The yard sign connection to mail ballots is terrifying.

In the heat of the battle, political controversies over yard signs can become an almost comedic proxy for heated disagreements.  I’ve seen people in the heat of a busy campaign drop everything to do battle with people stealing the yard signs of the other side or placing their own signs on property where they aren’t allowed.

A consistent lesson is that people will cheat when they perceive the stakes to be high, when they’re caught up in the result, and when they think it unlikely they’ll be caught.  So, it’s disconcerting to see mail ballots joining yard signs in the heat of the Democrat primary for Rhode Island House District 9.

In addition to the normal yard sign controversies, State Representative Enrique Sanchez is raising a red flag about voters’ phone numbers being switched for mail ballots.  More dramatically, one of his opponents, Santos Javier, has filed complaints, accompanied by notarized letters from people alleging that a Sanchez supporter has been pressuring voters to sign ballots before taking the ballots and filling in the vote for Sanchez.

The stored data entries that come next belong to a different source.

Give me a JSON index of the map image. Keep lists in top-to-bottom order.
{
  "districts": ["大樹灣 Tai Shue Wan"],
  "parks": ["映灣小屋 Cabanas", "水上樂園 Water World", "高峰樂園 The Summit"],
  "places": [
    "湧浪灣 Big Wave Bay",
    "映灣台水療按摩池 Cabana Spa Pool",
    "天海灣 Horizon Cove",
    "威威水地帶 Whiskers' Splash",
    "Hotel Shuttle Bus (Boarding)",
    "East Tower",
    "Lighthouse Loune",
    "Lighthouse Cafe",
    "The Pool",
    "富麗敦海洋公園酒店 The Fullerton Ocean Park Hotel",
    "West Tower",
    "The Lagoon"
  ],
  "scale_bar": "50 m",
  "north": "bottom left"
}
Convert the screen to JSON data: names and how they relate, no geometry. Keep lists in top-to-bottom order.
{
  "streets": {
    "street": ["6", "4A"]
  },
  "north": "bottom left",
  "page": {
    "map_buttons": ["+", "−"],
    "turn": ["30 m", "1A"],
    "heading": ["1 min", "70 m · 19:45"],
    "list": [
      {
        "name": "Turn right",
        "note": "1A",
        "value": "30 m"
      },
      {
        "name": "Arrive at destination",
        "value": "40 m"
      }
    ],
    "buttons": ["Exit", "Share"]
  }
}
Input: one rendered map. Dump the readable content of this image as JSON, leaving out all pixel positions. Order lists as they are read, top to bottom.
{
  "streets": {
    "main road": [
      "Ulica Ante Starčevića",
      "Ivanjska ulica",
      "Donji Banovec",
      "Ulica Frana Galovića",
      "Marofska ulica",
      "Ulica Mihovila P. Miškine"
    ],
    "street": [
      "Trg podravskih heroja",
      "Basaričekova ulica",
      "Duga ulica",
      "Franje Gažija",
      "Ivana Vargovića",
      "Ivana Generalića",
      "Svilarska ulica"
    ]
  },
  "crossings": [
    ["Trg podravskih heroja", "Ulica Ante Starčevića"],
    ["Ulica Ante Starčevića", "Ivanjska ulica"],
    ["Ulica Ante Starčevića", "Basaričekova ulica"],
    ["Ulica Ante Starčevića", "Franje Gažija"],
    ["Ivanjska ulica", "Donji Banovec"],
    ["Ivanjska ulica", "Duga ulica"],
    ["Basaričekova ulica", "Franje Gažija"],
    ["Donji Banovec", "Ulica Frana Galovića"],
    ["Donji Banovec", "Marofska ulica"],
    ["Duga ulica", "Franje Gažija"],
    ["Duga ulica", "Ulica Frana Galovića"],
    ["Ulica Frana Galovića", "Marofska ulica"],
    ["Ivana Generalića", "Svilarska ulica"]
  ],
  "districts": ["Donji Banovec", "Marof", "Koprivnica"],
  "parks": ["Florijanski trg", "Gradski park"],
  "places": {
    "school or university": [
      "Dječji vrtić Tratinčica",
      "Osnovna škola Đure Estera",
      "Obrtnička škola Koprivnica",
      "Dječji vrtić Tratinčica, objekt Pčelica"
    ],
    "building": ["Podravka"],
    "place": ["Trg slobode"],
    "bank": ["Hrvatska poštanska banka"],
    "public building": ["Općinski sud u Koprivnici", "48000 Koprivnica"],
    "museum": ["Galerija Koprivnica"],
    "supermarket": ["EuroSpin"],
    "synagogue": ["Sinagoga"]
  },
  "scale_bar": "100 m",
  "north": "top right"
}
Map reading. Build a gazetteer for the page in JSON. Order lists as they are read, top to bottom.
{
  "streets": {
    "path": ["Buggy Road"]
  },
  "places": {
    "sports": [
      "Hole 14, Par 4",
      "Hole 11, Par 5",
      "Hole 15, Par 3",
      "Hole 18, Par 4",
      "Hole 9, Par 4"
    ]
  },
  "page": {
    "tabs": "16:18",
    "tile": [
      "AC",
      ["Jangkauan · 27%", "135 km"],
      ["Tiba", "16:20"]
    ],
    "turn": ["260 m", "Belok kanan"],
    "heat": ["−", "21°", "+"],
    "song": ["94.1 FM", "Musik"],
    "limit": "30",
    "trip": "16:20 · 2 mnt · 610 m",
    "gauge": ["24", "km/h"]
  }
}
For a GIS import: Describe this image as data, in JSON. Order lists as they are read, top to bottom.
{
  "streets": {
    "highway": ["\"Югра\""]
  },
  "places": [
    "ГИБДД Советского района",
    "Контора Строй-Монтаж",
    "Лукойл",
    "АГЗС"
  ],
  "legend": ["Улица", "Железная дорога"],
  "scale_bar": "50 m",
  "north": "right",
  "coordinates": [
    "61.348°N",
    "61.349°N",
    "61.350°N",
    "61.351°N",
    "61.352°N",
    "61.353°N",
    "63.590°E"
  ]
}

That sounds like a pretty drastic and risky approach to mail ballot fraud, leaving campaigns apt to be caught, but we should take it as a warning.  The placement of a particular yard sign is of unknowable value in a campaign, but these are actual votes.

You can tell we’ve inadequately educated our population about fascism…

… by the discomfiting fascist, Orwellian tone of this campaign from supposed good-government-group Common Cause RI:

commoncauseri: If you see disinformation about voting in an online post or ad, do your part to stop the spread.

 

It’s bad enough on its face, but it’s worse when you break down the manipulative message. First, Common Cause wants you to believe that you can instantly identify “disinformation about voting.” Next, the organization asserts that you have a responsibility to act against it. The first step in doing so is to help censor it by failing to “engage, react, or comment.” Instead, you’re to run to the nearest authority — Common Cause — in order to file a report.

And who are these authorities? That’s the curious part. Common Cause RI has been a leading force in our state creating regulatory barriers to civic engagement, with the excuse of providing voters with information about who’s supporting candidates and causes. Yet, the ReportDisinfo About page is laughably sparse. There’s a box on the bottom that looks like a button, saying “Paid for by Common Cause Education Fund,” but it’s not a button. You’d have to investigate even that.

There’s little doubt in my mind that Common Cause RI will be onboard someday when progressives start rounding people up for wrongthink.